Re: spoleczny?
~Krzychu_25
(21 lat temu)
proponuję się na niego zaczaić w ciemności .. .z aparatem fotograficznym, z nastawionym fleszem. BEZCZELNIE ZROBIĆ MU ZDJĘCIE - tak wprost w twarz, aby ująć i jego i skrzynkę. Najlepiej kilka zdjęć jeśli ktoś ma taki aparat. Wtedy pokazać innym mieszkańcom, których to też dotyczy.
Można też zaczaić się w ciemności w większej liczbie osób; siedzieć cicho, aż do czasu gdy typ otworzy skrzynkę (słychać to pewnie, co ?? pewnie fajnie skrzypi :) - wiem jak moja, bo gdy listonosz otwiera, to słychać nawet przez ścianę ...) - wtedy ZAPALIĆ ŚWIATŁO - a najlepiej skierować mu w twarz kilka latarek ... i powiedzieć 'a, tu cię mamy! CO PAN ROBIŁ W NASZYCH SKRZYNKACH???' - typ będzie przestraszony, zacznie się tłumaczyć ... można albo wtedy iść na policję, albo mu 'odpuścić' pod warunkiem (to trzeba mu wyraźnie powiedzieć) że tego NIGDY WIĘCEJ nie zrobi; i że zawsze może się spodziewać takich 'niespodzianek'. Że odtąd będzie w tej sprawie śledzony przez wiele osób.

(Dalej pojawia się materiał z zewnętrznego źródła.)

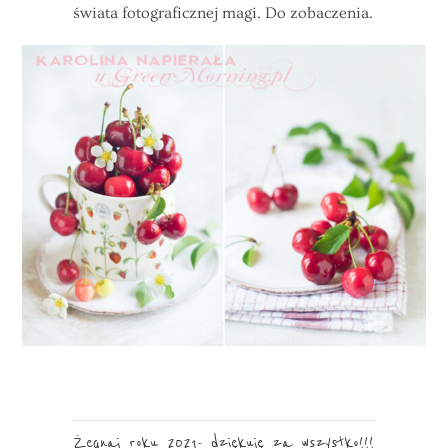
świata fotograficznej magi. Do zobaczenia.
Żegnaj roku 2021- dziękuję za wszystko!!!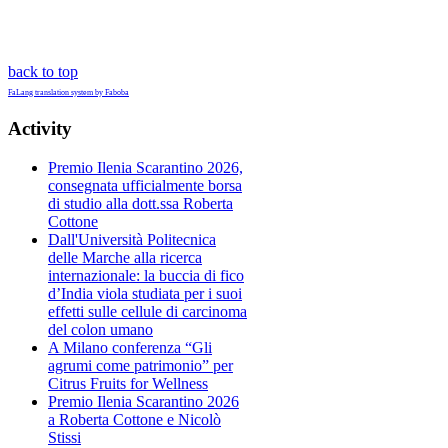
back to top
FaLang translation system by Faboba
Activity
Premio Ilenia Scarantino 2026,
consegnata ufficialmente borsa
di studio alla dott.ssa Roberta
Cottone
Dall'Università Politecnica
delle Marche alla ricerca
internazionale: la buccia di fico
d’India viola studiata per i suoi
effetti sulle cellule di carcinoma
del colon umano
A Milano conferenza “Gli
agrumi come patrimonio” per
Citrus Fruits for Wellness
Premio Ilenia Scarantino 2026
a Roberta Cottone e Nicolò
Stissi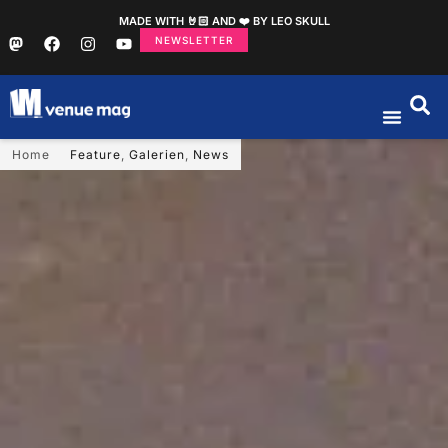
MADE WITH 🤘🏻 AND ❤️ BY LEO SKULL
NEWSLETTER
Home
Feature
,
Galerien
,
News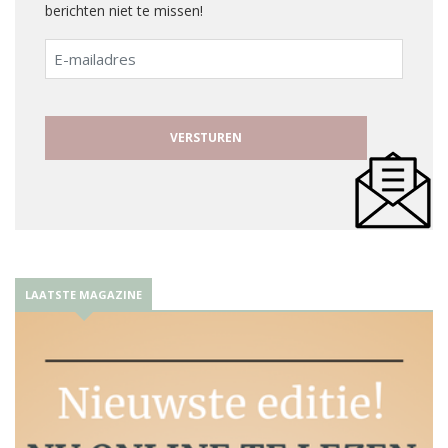
berichten niet te missen!
E-
mailadres
LAATSTE MAGAZINE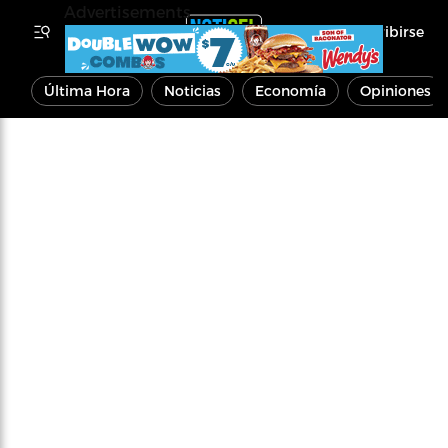
Advertisements
Inscribirse
Última Hora
Noticias
Economía
Opiniones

Można też pomyśleć o zamontowaniu jakiegoś najtańszego alarmu (na klatce), byle głośnego, którego styki wetknie się do skrzynki; gdy delikwent ją otworzy, to alarm się odezwie. "Trochę" się przestraszy jak myślę ...
Pozdrawiam,
Krzysiek
Ps. odradzam wszelkie groźby karalne typu pobicie itd. oraz rzeczywiste bicie kogoś - nie warto dla takiej sprawy robić z siebie - wg przepisów - przestępcy gorszego niż on. W końcu nie da się wytłumaczyć że to 'obrona konieczna' gdy się komuś przyleje za grzebanie po skrzynce na listy (co innego gdyby się włamał do mieszkania).
PS.1. Naruszanie tajemnicy korespondencji to POWAŻNE PRZESTĘPSTWO - należy uświadomić typowi, że to jest karalne i bardzo poważnie traktowane.